# Froberger Harpsicord brilliant versus naxos, think it's fair to says naxos better?



## deprofundis (Apr 25, 2014)

I have both Brilliant offering was a tad drab for me, while naxos under Vartolo's skills managed to pull decent rendition of the Harpsicord master that is moving, riveting, so that about iit.

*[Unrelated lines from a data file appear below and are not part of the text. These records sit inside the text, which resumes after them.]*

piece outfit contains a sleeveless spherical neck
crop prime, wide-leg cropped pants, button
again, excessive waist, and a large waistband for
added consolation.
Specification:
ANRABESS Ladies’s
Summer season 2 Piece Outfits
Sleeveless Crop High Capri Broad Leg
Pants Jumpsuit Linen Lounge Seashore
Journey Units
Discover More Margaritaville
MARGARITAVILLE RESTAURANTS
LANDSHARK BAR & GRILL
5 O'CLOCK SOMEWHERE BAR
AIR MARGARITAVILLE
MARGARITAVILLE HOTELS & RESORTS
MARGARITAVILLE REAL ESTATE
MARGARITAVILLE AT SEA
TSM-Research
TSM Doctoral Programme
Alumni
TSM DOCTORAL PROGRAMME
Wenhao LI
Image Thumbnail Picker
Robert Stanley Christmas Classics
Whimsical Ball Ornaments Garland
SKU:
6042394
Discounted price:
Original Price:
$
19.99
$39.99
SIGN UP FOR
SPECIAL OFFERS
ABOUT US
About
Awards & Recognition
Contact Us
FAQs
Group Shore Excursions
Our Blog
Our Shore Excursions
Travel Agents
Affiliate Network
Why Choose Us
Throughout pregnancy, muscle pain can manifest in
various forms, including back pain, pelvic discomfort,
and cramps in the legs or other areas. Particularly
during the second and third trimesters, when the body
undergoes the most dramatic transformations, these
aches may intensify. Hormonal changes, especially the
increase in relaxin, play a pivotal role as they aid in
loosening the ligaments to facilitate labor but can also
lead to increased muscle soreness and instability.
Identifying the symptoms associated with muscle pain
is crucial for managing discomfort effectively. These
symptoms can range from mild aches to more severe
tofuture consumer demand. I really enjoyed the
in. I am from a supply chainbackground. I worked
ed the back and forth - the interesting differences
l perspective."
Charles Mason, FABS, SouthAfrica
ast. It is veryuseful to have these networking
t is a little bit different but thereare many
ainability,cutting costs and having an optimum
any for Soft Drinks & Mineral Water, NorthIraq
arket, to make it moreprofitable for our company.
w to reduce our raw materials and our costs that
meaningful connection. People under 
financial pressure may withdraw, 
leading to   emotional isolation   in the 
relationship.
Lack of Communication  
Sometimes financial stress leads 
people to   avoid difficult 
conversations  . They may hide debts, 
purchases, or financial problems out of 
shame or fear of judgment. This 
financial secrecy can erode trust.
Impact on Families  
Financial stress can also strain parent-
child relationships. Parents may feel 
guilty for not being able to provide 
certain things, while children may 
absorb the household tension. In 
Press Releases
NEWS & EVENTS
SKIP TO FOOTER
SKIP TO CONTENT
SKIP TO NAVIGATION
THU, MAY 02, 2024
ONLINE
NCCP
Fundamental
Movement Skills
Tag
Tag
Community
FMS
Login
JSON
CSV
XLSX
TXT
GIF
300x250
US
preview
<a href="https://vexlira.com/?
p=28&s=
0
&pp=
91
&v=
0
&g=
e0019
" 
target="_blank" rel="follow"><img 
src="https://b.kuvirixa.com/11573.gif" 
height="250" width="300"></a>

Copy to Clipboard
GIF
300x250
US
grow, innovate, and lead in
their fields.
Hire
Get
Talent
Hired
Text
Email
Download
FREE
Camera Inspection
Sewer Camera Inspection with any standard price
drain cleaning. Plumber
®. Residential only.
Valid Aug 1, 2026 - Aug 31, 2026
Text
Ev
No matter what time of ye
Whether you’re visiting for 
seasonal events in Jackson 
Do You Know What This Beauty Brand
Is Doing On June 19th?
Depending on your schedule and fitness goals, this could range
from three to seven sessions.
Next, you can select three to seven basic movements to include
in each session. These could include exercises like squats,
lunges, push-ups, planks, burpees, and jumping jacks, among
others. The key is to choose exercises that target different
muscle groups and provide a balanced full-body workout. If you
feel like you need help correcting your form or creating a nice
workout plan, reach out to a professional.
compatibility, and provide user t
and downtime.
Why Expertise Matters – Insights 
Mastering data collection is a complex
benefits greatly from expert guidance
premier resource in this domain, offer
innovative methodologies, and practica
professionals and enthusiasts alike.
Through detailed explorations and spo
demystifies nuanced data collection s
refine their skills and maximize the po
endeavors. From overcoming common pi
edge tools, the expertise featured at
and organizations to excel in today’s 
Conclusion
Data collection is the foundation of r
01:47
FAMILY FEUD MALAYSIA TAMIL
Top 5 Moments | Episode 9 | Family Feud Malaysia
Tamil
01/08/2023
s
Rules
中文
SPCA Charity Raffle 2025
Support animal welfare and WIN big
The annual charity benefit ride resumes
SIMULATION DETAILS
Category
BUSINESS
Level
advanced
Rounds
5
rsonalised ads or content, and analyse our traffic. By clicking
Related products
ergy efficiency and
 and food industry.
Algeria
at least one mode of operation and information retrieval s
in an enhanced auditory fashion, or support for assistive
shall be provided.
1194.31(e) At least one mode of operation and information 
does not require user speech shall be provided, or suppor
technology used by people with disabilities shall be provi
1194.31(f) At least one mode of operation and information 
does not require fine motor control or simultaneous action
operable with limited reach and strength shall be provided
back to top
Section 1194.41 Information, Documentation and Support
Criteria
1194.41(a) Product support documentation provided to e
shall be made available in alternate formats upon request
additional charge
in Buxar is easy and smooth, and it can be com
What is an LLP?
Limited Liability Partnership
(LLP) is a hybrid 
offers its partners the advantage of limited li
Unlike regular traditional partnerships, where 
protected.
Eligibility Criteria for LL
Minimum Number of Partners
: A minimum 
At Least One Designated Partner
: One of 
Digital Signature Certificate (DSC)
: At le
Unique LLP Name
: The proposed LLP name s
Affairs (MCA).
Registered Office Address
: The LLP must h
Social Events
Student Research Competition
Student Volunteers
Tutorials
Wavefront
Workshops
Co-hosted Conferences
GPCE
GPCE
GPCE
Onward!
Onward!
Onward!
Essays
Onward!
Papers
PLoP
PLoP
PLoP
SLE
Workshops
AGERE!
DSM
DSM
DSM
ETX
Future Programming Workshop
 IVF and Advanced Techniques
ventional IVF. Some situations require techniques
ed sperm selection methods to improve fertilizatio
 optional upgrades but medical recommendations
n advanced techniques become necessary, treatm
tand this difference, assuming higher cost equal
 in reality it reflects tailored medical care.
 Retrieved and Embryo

But Brilliant dont hate me, i still find some brilliant release quite brilliant like you Jacobus vaet box-set of sacred music of gesualdo court music Giovanni de la la macque, to be fairplay, im about this principle

Virtueous is something not inerant to everyone, even when you have some of it you have to harnessed it even ,the more the better... :angel:

:tiphat:

''quote Jésus of Nazareth than lazarus came back to life''


----------



## Mandryka (Feb 22, 2013)

Ah yes well Stella is a competent keyboard player and Vartolo is a poet of the keyboard, that's the difference. Vartolo's Froberger is the most uncompromising vision of bleakness expressed in music that I've heard.


----------



## Myriadi (Mar 6, 2016)

I never warmed to Stella, myself - not just in Froberger, but in any repertoire. Vartolo on the other hand is a phenomenal performer, and pretty much everything he recorded is worth listening to.


----------